Sympetrum fonscolombii (Red-veined Darter / Kırmızdamarlı Yusufcuk) [Freshly emerged Female/Genç Dişi] from Bornova, İzmir - 25.06.2009.
The male's gaudy appearance and active behaviour is quite different from its more restful and subdued congeners. A strong migrant, erratic influxes are seen in northern Europe in early summer, when other Sympetrum are only beginning to emerge.
The wingtips of this species have small yellow-coloured pterostigma, edged with black, which distinguish it from the Common Darter (Sympetrum striolatum). S. fonscolombii belongs to the family Libellulidae, whose members are strong fliers often perching on exposed reeds from where they dart out to snatch prey. Adult red-veined darters are red (males) or yellow (females), showing beautiful saturated colours. Young animals may be greenish, with black stripes on the thorax and abdomen, while the definitive colours are not fully developed. Total body length is 33-40mm and the Abdomen length 22-29mm, Often confused with the Scarlet Darter (Crocothemis erythraea) because of the blue underside to eyes, yellow hindwing base, red coloration and active behaviour. However, that species is much broader-bodied and has no black on the face or legs. The female can be deceptively close to that of the Yellow-winged Darter (S. flaveolum), but the eye colour and vulvar scale –(a structure below 8th abdomen segment in females, along which the eggs leave the body, present in those species that do not oviposit into plant tissue)- are distinctive. Vulvar scale appressed, with broad U-shaped incision. The extent of hindwing patch is variable. Legs rarely all-black.

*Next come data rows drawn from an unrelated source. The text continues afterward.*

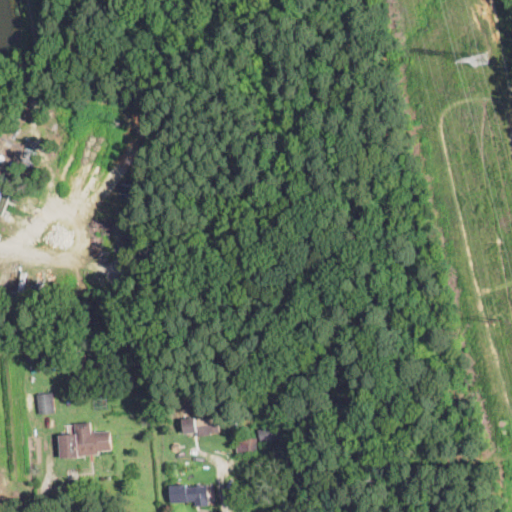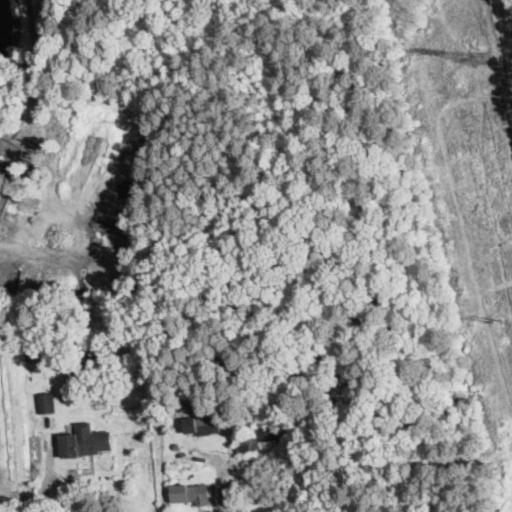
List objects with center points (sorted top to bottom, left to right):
road: (139, 29)
power tower: (480, 59)
road: (33, 61)
road: (510, 85)
park: (280, 219)
power tower: (496, 319)
building: (30, 351)
building: (199, 400)
road: (512, 400)
building: (31, 401)
building: (46, 402)
building: (46, 403)
building: (201, 425)
building: (202, 426)
building: (269, 433)
building: (271, 433)
building: (86, 440)
building: (85, 442)
building: (247, 444)
building: (245, 445)
building: (175, 447)
building: (191, 493)
building: (190, 494)
building: (266, 495)
building: (302, 495)
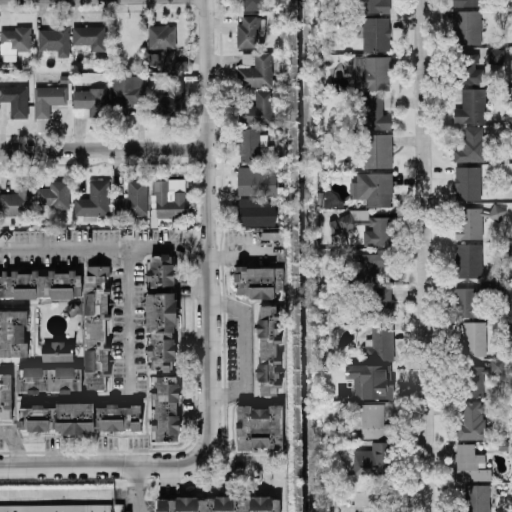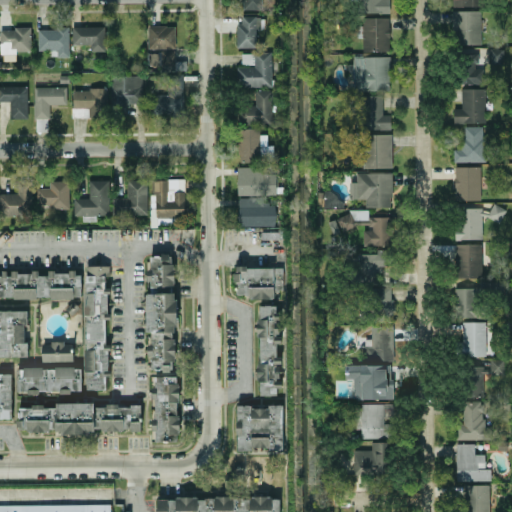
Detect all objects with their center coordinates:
building: (467, 2)
building: (251, 4)
building: (375, 5)
building: (466, 26)
building: (247, 30)
building: (376, 33)
building: (89, 36)
building: (162, 36)
building: (55, 39)
building: (14, 40)
building: (495, 55)
building: (168, 60)
building: (255, 69)
building: (470, 69)
building: (371, 72)
building: (126, 88)
building: (15, 99)
building: (47, 99)
building: (88, 101)
building: (166, 104)
building: (471, 106)
building: (257, 109)
building: (372, 112)
road: (207, 127)
building: (252, 144)
building: (471, 145)
road: (104, 148)
building: (377, 150)
building: (255, 181)
building: (467, 182)
building: (372, 188)
building: (54, 194)
building: (330, 197)
building: (93, 199)
building: (167, 200)
building: (17, 201)
building: (496, 211)
building: (255, 212)
building: (468, 222)
building: (369, 226)
road: (105, 248)
road: (240, 253)
road: (424, 255)
building: (468, 259)
building: (372, 264)
building: (160, 273)
building: (258, 280)
building: (40, 283)
building: (467, 301)
building: (381, 304)
road: (126, 319)
building: (96, 326)
building: (161, 330)
building: (13, 332)
building: (476, 337)
building: (381, 347)
road: (243, 348)
building: (268, 349)
building: (57, 351)
road: (210, 356)
building: (497, 365)
building: (48, 378)
building: (371, 380)
building: (473, 380)
building: (5, 395)
building: (165, 406)
building: (79, 417)
building: (374, 421)
building: (473, 421)
building: (259, 426)
road: (15, 443)
building: (371, 459)
building: (470, 463)
road: (101, 466)
road: (136, 489)
road: (54, 494)
road: (378, 498)
building: (477, 498)
building: (219, 503)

It ranges widely in warm parts of Africa and Asia. Resident and often common in the Mediterranean, but rare and irregular in the north. This strong migrant has been observed at sea and is the only libellulid on the Azores (Portuguese islands chain in the Atlantic Ocean). It prefers the warm, still waters, often open, bare and shallow, such as quarry lakes, sand pits, newly created ponds and coastal lagoons. Its life cycle is unlike other Sympetrum species, because the eggs develop rapidly after being laid, without a winter rest. It is observed throughout the year in the Mediterranean, though scarce from December to February.
References: 1. Chinery, M. (1986). Collins Guide to the Insects of Britain and Western Europe, Collins, Glasgow, 320 pp. 2. Dijkstra K.-D. (2006). Field Guide to the Dragonflies of Britain and Europe including Western Turkey and noth-Western Africa. British Wildlife Publishing, Dorset, UK. 320 pp. 3. Beaton, G. (2007). Dragonflies and Damselflies of Georgia and the Soustheast. University of Georgia Press, Athens, Georgia, 355 pp.